En mi larga existencia no he realizado otra acción que ser narrador del acontecer cotidiano, y esto comenzó a edad temprana en una pequeña redacción, efectuando croniquillas de hockey sobre patines que el coordinador de la sección deportiva descifraba como si se tratara de un papiro egipcio.
Si recuerdo, he sido periodista toda la vida, y quizás antes. Me explico.
Madre, en la calle Eulalia Álvarez - barrio Llano del Medio - en un Gijón salitrado de neblina, solía leer con parsimonia cada día las cuatro hojas del diario provinciano.
Hileras negras que ante unos ojos de niño acucioso resultaban ventanales a un mundo extenso más allá de las lomas del río Ceares.
No levantaba un palmo del suelo cuando una noche le pregunté con curiosidad infantil qué era ese tizón de papel entre sus manos. La respuesta resultó lacónica: “Lo sabrás cuando seas mayor”. Años más lo comencé a sentir en los farallones de la profesión.
El periodismo resultó un incesante fuego recorriendo las cavidades de la sangre hacia la sempiterna ronda de las pasiones, sus meandros, afanes y dudas.
A partir de esa temprana fecha, ni un solo día he dejado de escribir unas cuartillas opinando, con un atrevimiento rayano en la pedantería, de lo divino y humano. Manifiesto y sostengo: si de los miles de artículos emborronados se salva media docena, el resultado es considerable.
Mis luchas y contradicciones están clavadas en la pasada centuria. Soy de la generación del plomo, y la técnica y nuestra persona, aún respetándonos mutuamente, caminamos sobre parajes distintos
¿De qué forma debemos valorar el periodismo impreso, audiovisual, y electrónico del siglo actual? Un gran dilema. Tampoco me hago aspavientos: doctores posee este conglomerado encauzado en tecnicismo y sus derivados.
Nuestra generación - “galaxia Gutemberg” - se halla en vía de extinción. Actualmente se habla de relacionistas públicos, no de periodistas, y la mayoría anuncian efemérides banales o reclamos publicitarios.
Se viven tiempos del video, y para que algo tenga existencia, debe ser presentado en planos televisados. La información se ha convertido en producto. Con alta frecuencia importan más las metas de venta que la verdad.
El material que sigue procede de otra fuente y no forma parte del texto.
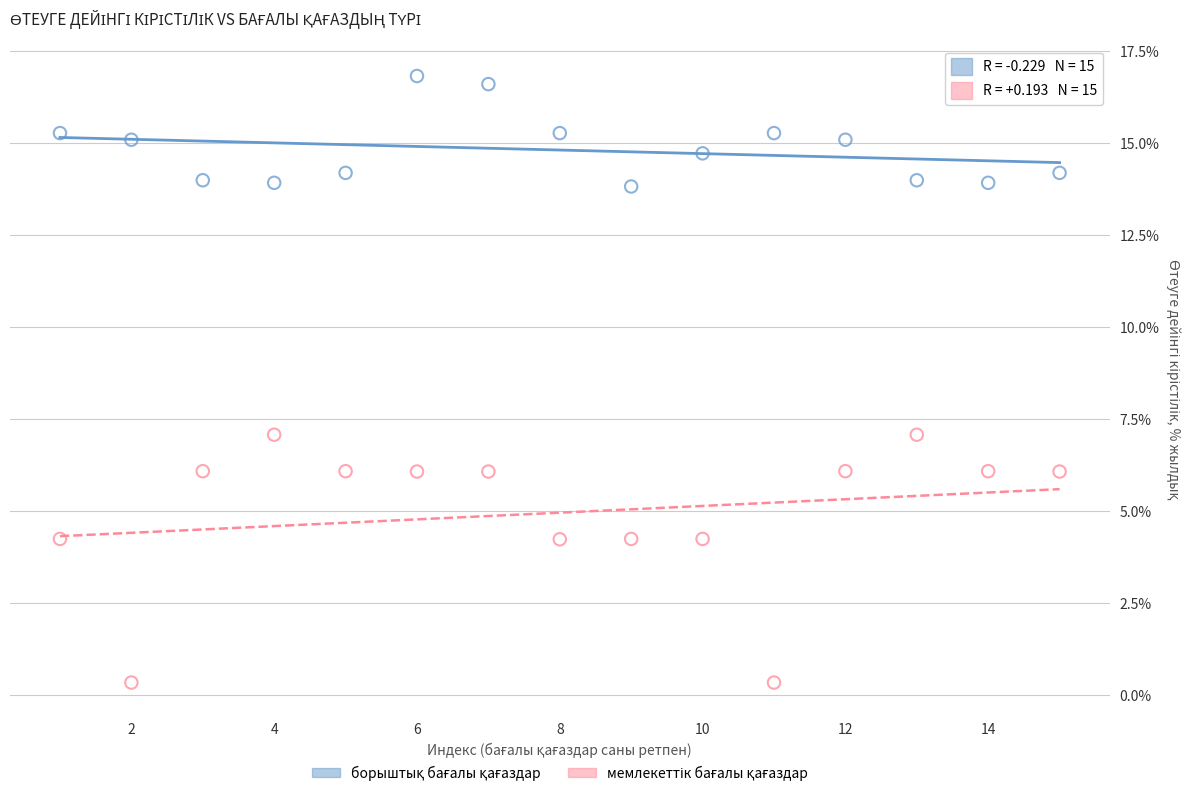

What is the X range (max minus min) for the scatter plot?

14.0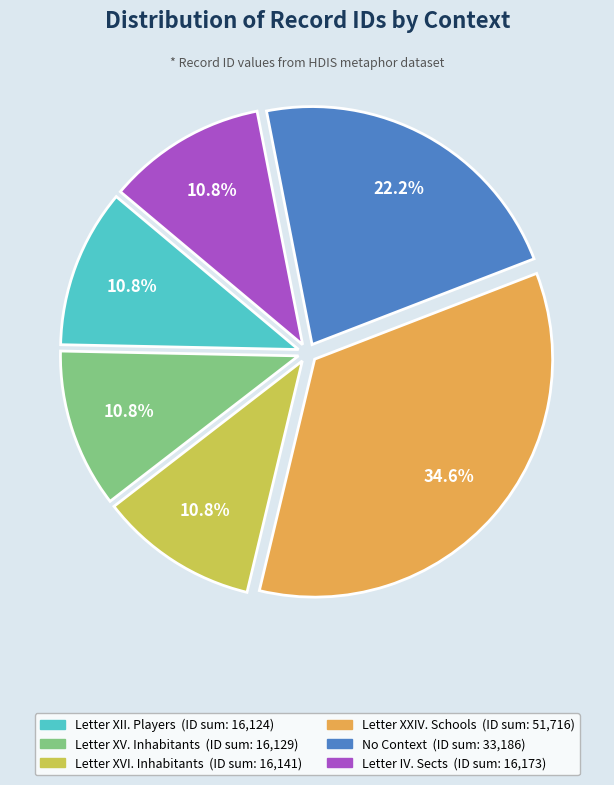

Is there any slice that represents more than half of the pie?

No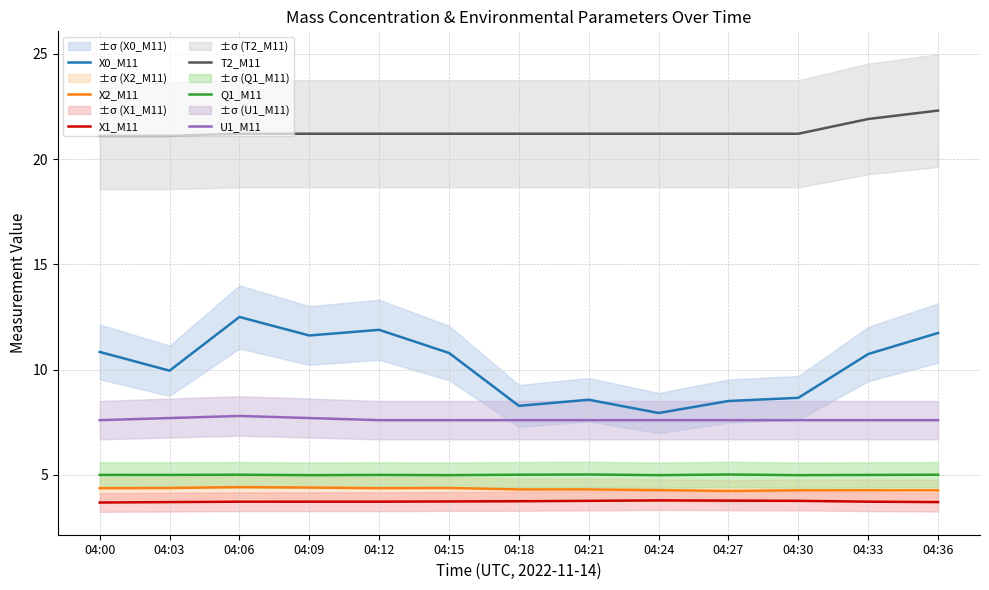

The X0_M11 series shows 8.3 at 04:18. True or false?

True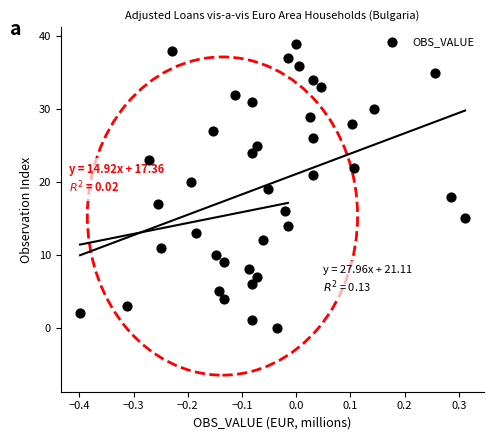

What is the range of Y values (max minus min)?

39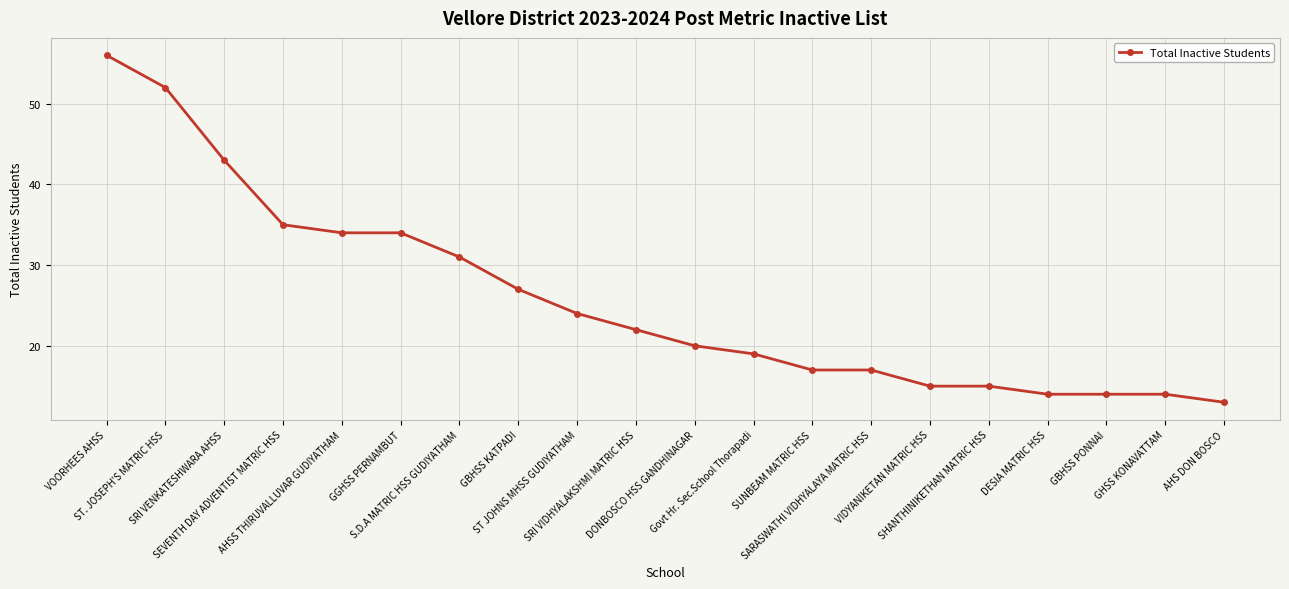

What is the smallest value displayed?

13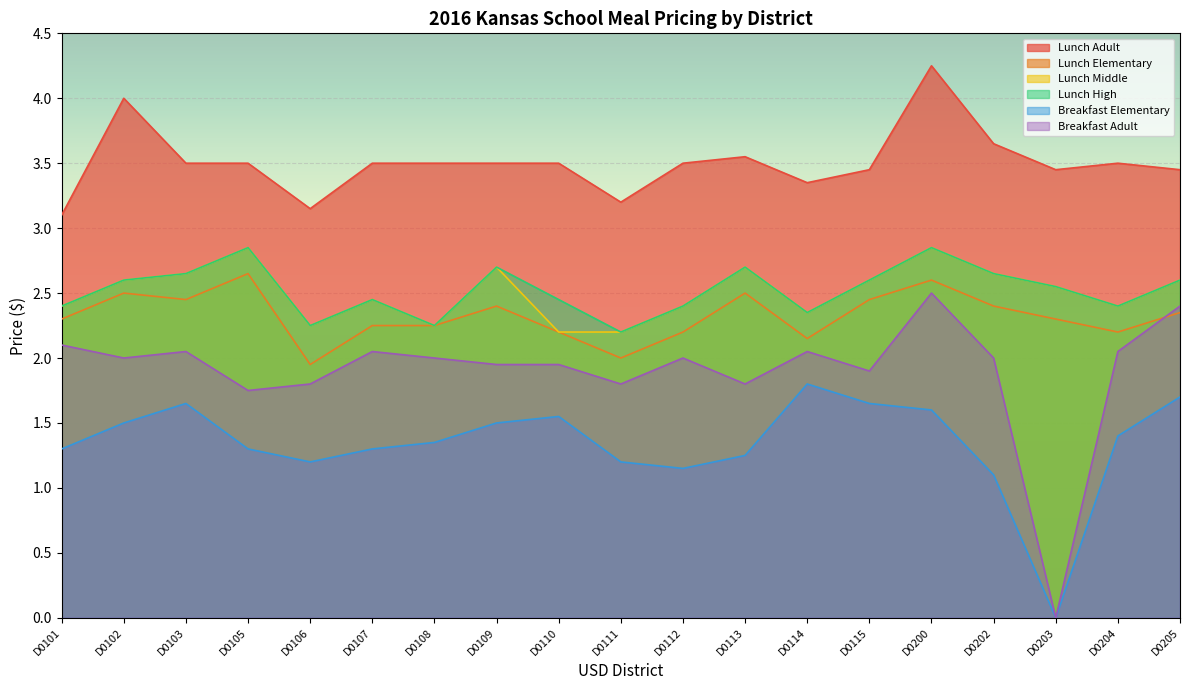

What is the difference between the second highest and second lowest values in the Lunch Adult series?

0.9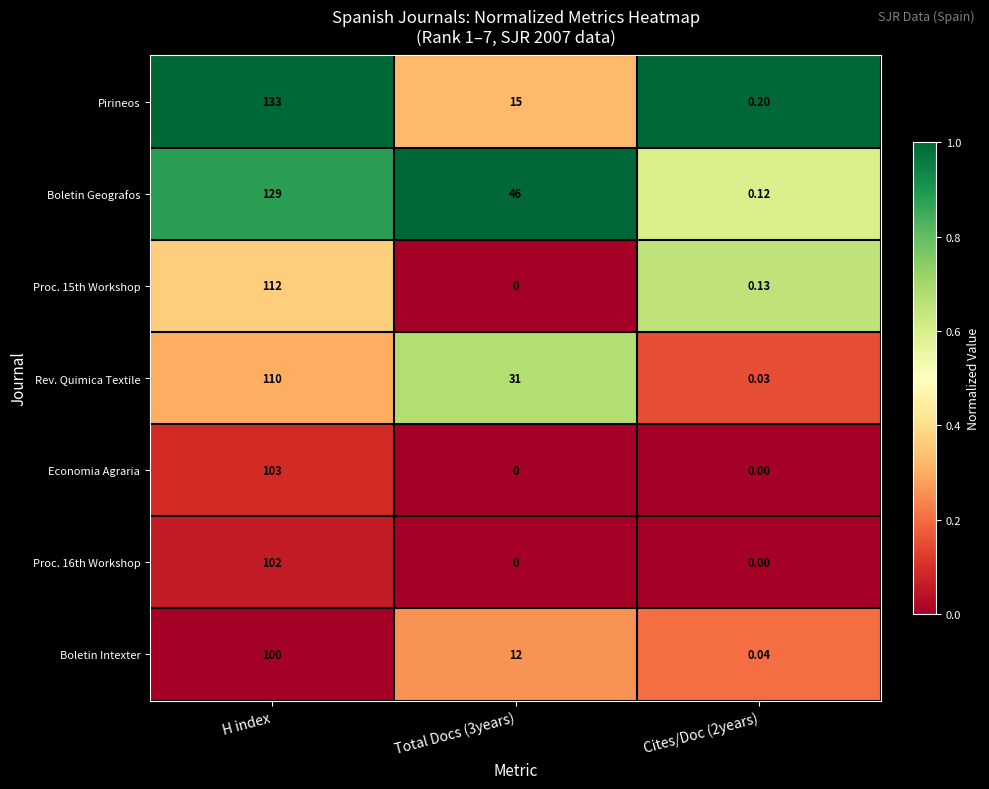

At which label does Pirineos reach its peak?

H index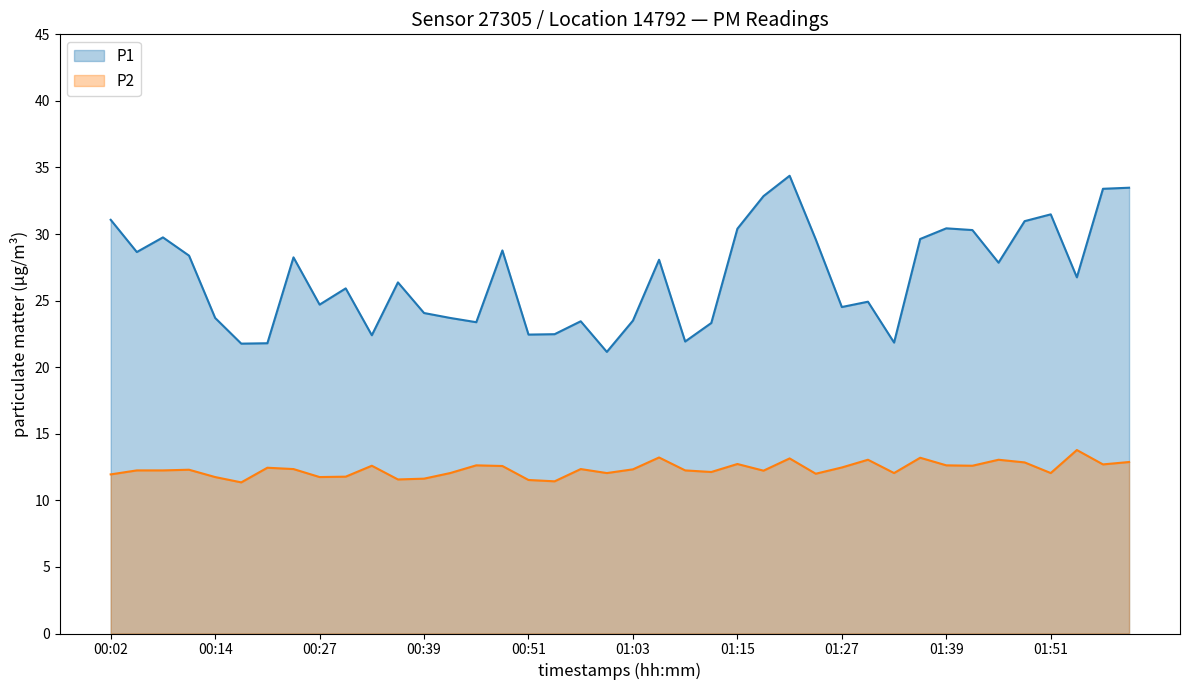

How many interior local valleys does the P1 series have?

12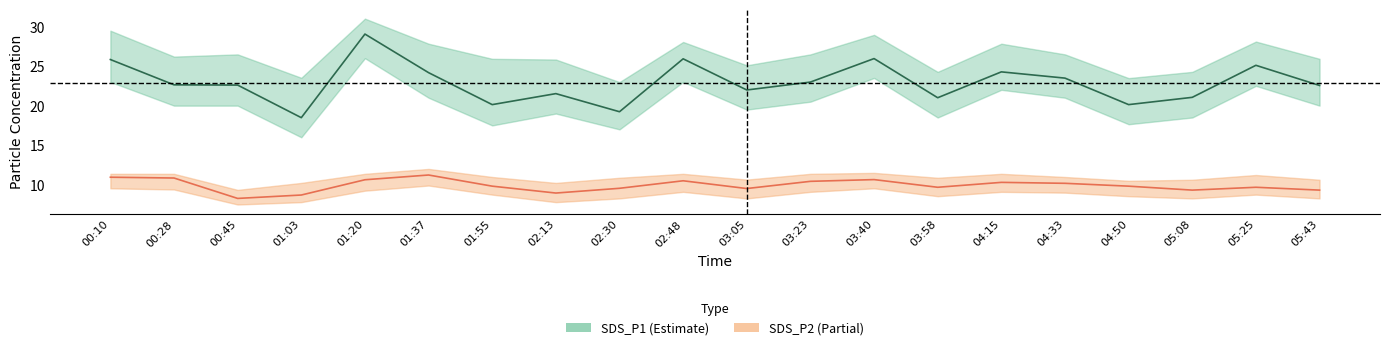

What is the smallest value displayed?

8.3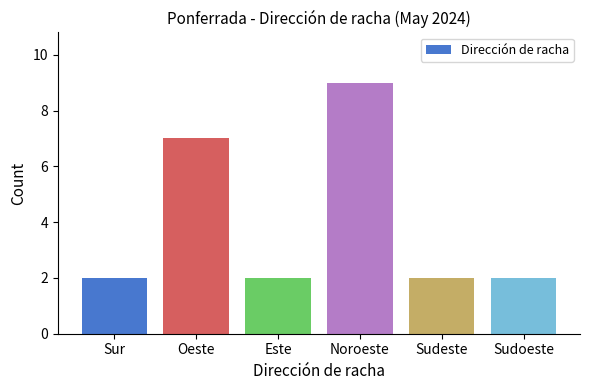

What position from the right is Sudoeste?

1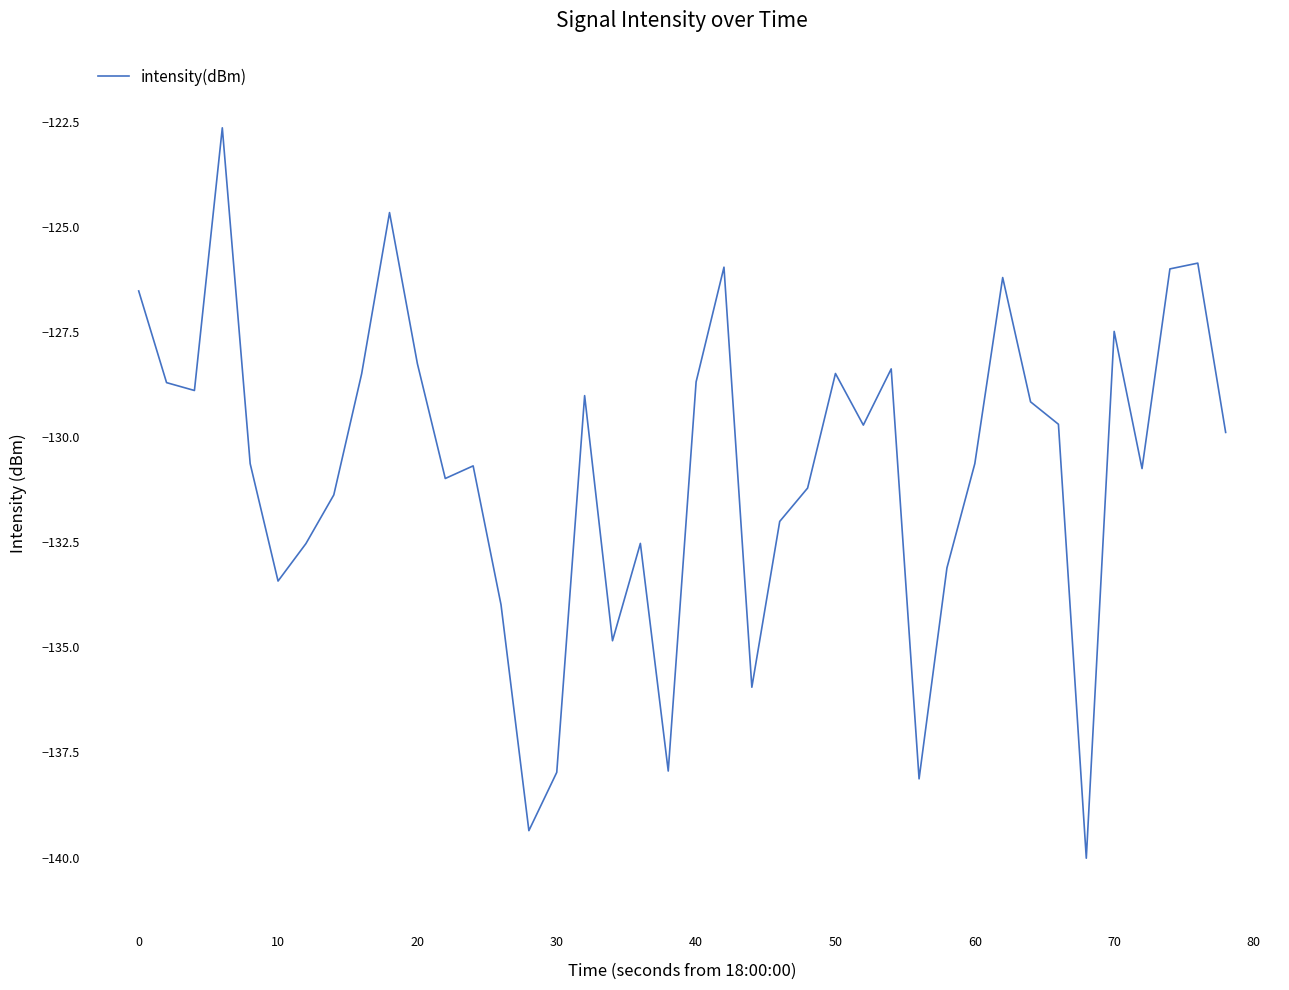

What is the greatest value displayed?

-122.6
Prevalece el sensacionalismo y menos el sentido común y la responsabilidad.
Intentando en lo posible amainar esa situación, mantengo en los meandros del espíritu una invocación pagana cuya fuerza moral es incomparable.
Estos son sus decálogos:
Informar con veracidad; no omitir nada de lo que el público tenga derecho a conocer; usar siempre la forma impersonal sin perjuicio de la severidad y de la fuerza del pensamiento crítico; desechar losrumores, los ‘se dice’ o ‘se asegura’ para afirmar únicamente aquello de que se tenga convicción, pruebas y documentos; es preferible la carencia de una noticia a su publicación errónea o injustificada; en las informaciones no deslizar la intención personal, ello equivaldría a comentar, y el reportero no debe invadir lo reservado a otras secciones del diario;recordar antes de escribir los poderoso del instrumento de difusión, y que el daño causado a otros no se repara nunca totalmente con la aclaración o rectificación concedida; guardar altura y serenidad en la polémica y no afirmar nada que nos veamos obligados a borrar al día siguiente.
Hoy en España diversos programas de televisión, diarios y revistas nos hacen sentir vergüenza de una profesión que, debiendo mantener un compromiso honorable de hombres y mujeres honrados, se torna cada día en el peor mercantilismo posible.